In many respects, recovery is an isolating experience. You may find that friends and family don’t understand your struggle with drug or alcohol addiction, or those who can’t empathize with your desire to get sober. The real work of healing is a deeply difficult and personal task and you may feel judged or dismissed by the ones you love.
The challenging journey of recovery requires a personal commitment and at the end of the day only you can achieve sobriety for yourself. However, surrounding yourself with an addiction recovery community can be crucial to your success.
In this article, we’ll explore the importance of community in recovery and some tips for building those long-term bonds.
The importance of community in recovery
Beginning treatment for substance abuse can feel like a solo journey. You might have fears about being singled out in treatment, missing family or living with strangers for the duration of inpatient treatment. In reality, rehab for substance use disorders tends to be an integrative experience, with supportive staff and peers who understand what you’re going through.
Community naturally forms in addiction recovery treatment because treatment centers do not operate by treating only one individual at a time. There are likely to be several others attending both inpatient and outpatient treatment programs. Moreover, partaking in a sober living home as part of your treatment is guaranteed to offer communal experiences.
The fraternal nature of addiction treatment is no mistake. There are numerous benefits of the addiction recovery community. Here are a few:
Substance abuse often results in self-isolation and withdrawal from social groups. The recovery process aims to heal not only the addiction itself but the negative impact on the lifestyle that results. Socializing and creating relationships in recovery remedies this symptom and can create friendships that last a lifetime.
2. Support outside of treatment
Healing requires that a person create a lifestyle that supports recovery. Social circles that embrace sobriety and are aware of your personal goals are essential to sustained recovery. Friends who are similarly seeking recovery and can help to minimize or combat triggers outside of structured treatment can serve as useful as well as meaningful relationships.
Others in your life may be hesitant to discuss triggers or worry that their words might contribute to a relapse. Those in recovery understand the importance of open and honest conversations and will help hold you accountable during tough times.
4. Community can help you rebuild meaning in your life
Those in recovery often lament the loss of their life before addiction. Whether it was a successful career, a solid community or varied hobbies, recovery means reclaiming a life you enjoy. Relationships you build in recovery can help you accomplish those life goals again by offering advice, sharing encouragement or creating long-term friendships outside of treatment.
Guiding principles for finding addiction recovery community
Finding a community is easier said than done, though. While you are likely to meet numerous people through treatment, you should still discern whether the relationships you’re creating are compatible with your number one goal: recovery.
Here are a few tips for finding an addiction recovery community:
- Keep your top priority in mind: sobriety. Make smart choices about associating with those who don’t take treatment seriously or are on the verge of relapse
- Aim to befriend those with solid social skills: behavior is strongly influenced by those a person surrounds herself with, and since treatment is a time to boost your social skills, ensure that your new friends are honest communicators and are able to manage distress and conflict peacefully
- Listen well: listening is one of your most powerful tools in recovery. There is much to learn, both from clinicians and from peers. Listening can help you see how lessons are applied to life so you can avoid learning them the hard way yourself
Each person’s story is unique, but you’re likely to find many similarities between your experience with addiction and others. These shared circumstances can build true friendships and inspire your recovery.
Recovery community resources
Building relationships during your quest for sobriety can happen inside or outside of formal treatment. Here are a few recovery community resources to help you reinforce a healthy social life.
You can look for a meeting near you through the Alcoholics Anonymous web page.
Using a website like Meet Up, you can search specifically for sober events in your local area. These tend to be event-based and may include activities like sober sports leagues or sober holiday parties.

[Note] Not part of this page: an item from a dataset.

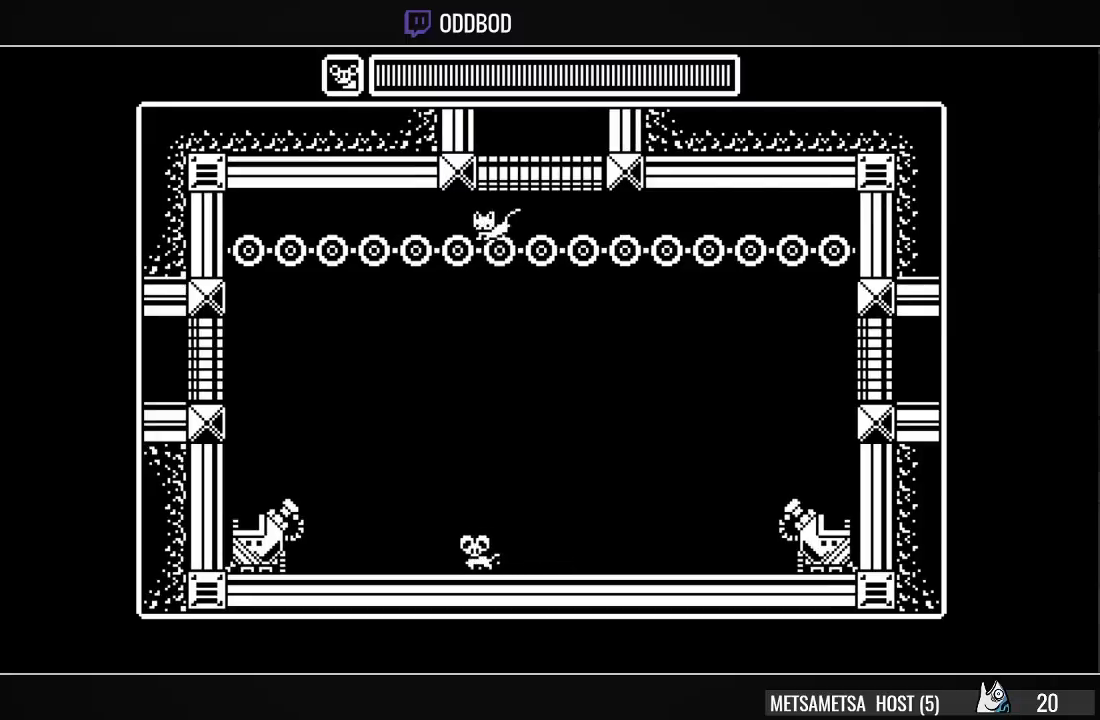
{"buttons": ["CROSS", "SQUARE"], "right_stick": "center", "events": [[67, "CROSS", "down"], [67, "SQUARE", "down"], [133, "CROSS", "up"], [133, "SQUARE", "up"], [200, "CROSS", "down"], [200, "SQUARE", "down"], [267, "CROSS", "up"], [267, "SQUARE", "up"], [333, "CROSS", "down"], [333, "SQUARE", "down"], [400, "CROSS", "up"], [400, "SQUARE", "up"], [467, "CROSS", "down"], [467, "SQUARE", "down"]]}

The treatment center you attend is likely to offer connection to local recovery community resources, such as support groups, sober living homes, community programs and more.
A local community center
Events and classes hosted by your local community center are likely to be designed for sober activities. If you’re eager to find hobbies and learn new skills without the explicit title of sober events, you can find a wide variety of options in your city. You may find that a ballroom dance course or pottery class offers you the social opportunity you’re looking for.
Through specific hobbies
If you already have a hobby you’d like to pursue, consider looking into that specifically. Activities like biking, swimming, running, book clubs, painting and so forth can quickly bud friendships and are likely to be sober events. Just ensure that there is nothing triggering connected to these meet-ups, such as a group outing to the bar after running a race.
The best way to achieve a recovery community is through professional treatment. You’re likely to bond with several others in your inpatient or outpatient program, and case managers can assist you in finding sober social opportunities beyond the formal treatment setting.